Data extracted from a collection
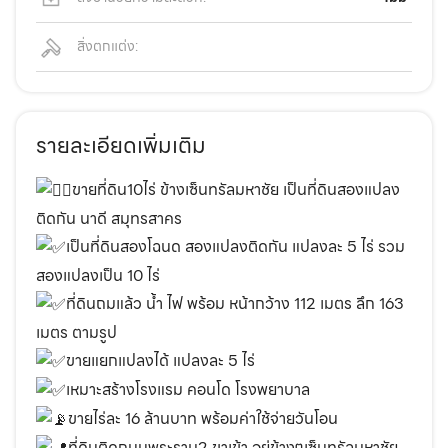
สิ่งตกแต่ง:
รายละเอียดเพิ่มเติม
ขายที่ดิน10ไร่ ข้างเซ็นทรัลมหาชัย เป็นที่ดินสองแปลง
ติดกัน นาดี สมุทรสาคร
เป็นที่ดินสองโฉนด สองแปลงติดกัน แปลงละ 5 ไร่ รวม
สองแปลงเป็น 10 ไร่
ที่ดินถมแล้ว น้ำ ไฟ พร้อม หน้ากว้าง 112 เมตร ลึก 163
เมตร ตามรูป
ขายแยกแปลงได้ แปลงละ 5 ไร่
เหมาะสร้างโรงแรม คอนโด โรงพยาบาล
ขายไร่ละ 16 ล้านบาท พร้อมค่าใช้จ่ายวันโอน
ที่ดินติดถนนพระราม2 ขาเข้า อยู่ข้างๆเซ็นทรัลมหาชัย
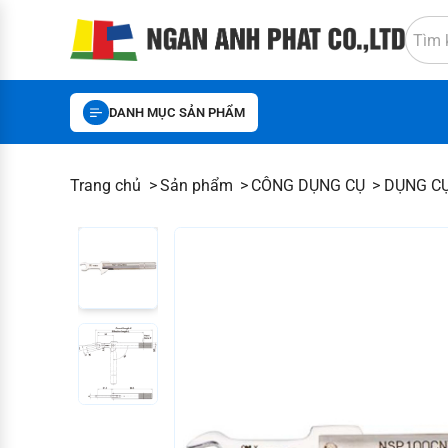
DANH MỤC SẢN PHẨM
Trang chủ
Sản phẩm
CÔNG DỤNG CỤ
DỤNG C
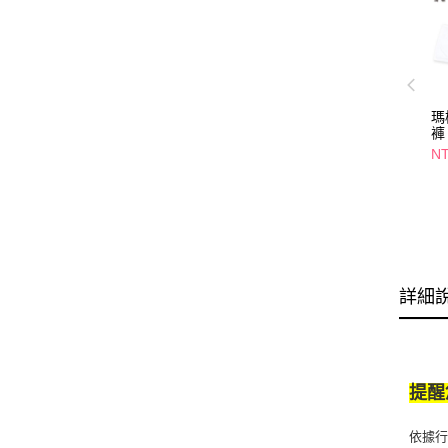
瑪
褲
NT
詳細
提醒
依據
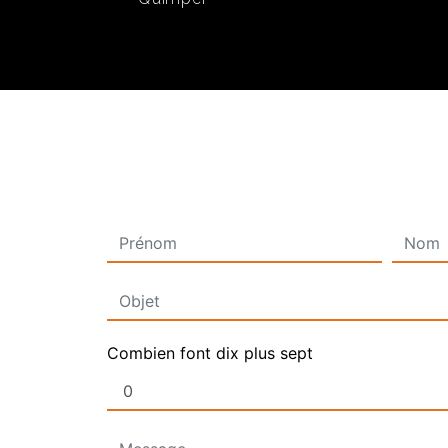
Combien font dix plus sept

◆ **WHAT YOU SHOULD DO**: Print the records exactly and omit all pictures.

◆ **RESULT**:
สิ่งตกแต่ง:
รายละเอียดเพิ่มเติม
ขายที่ดิน10ไร่ ข้างเซ็นทรัลมหาชัย เป็นที่ดินสองแปลง
ติดกัน นาดี สมุทรสาคร
เป็นที่ดินสองโฉนด สองแปลงติดกัน แปลงละ 5 ไร่ รวม
สองแปลงเป็น 10 ไร่
ที่ดินถมแล้ว น้ำ ไฟ พร้อม หน้ากว้าง 112 เมตร ลึก 163
เมตร ตามรูป
ขายแยกแปลงได้ แปลงละ 5 ไร่
เหมาะสร้างโรงแรม คอนโด โรงพยาบาล
ขายไร่ละ 16 ล้านบาท พร้อมค่าใช้จ่ายวันโอน
ที่ดินติดถนนพระราม2 ขาเข้า อยู่ข้างๆเซ็นทรัลมหาชัย
DANH MỤC SẢN PHẨM
Trang chủ
Sản phẩm
CÔNG DỤNG CỤ
DỤNG C
瑪
褲
NT
詳細
提醒
依據
Combien font dix plus sept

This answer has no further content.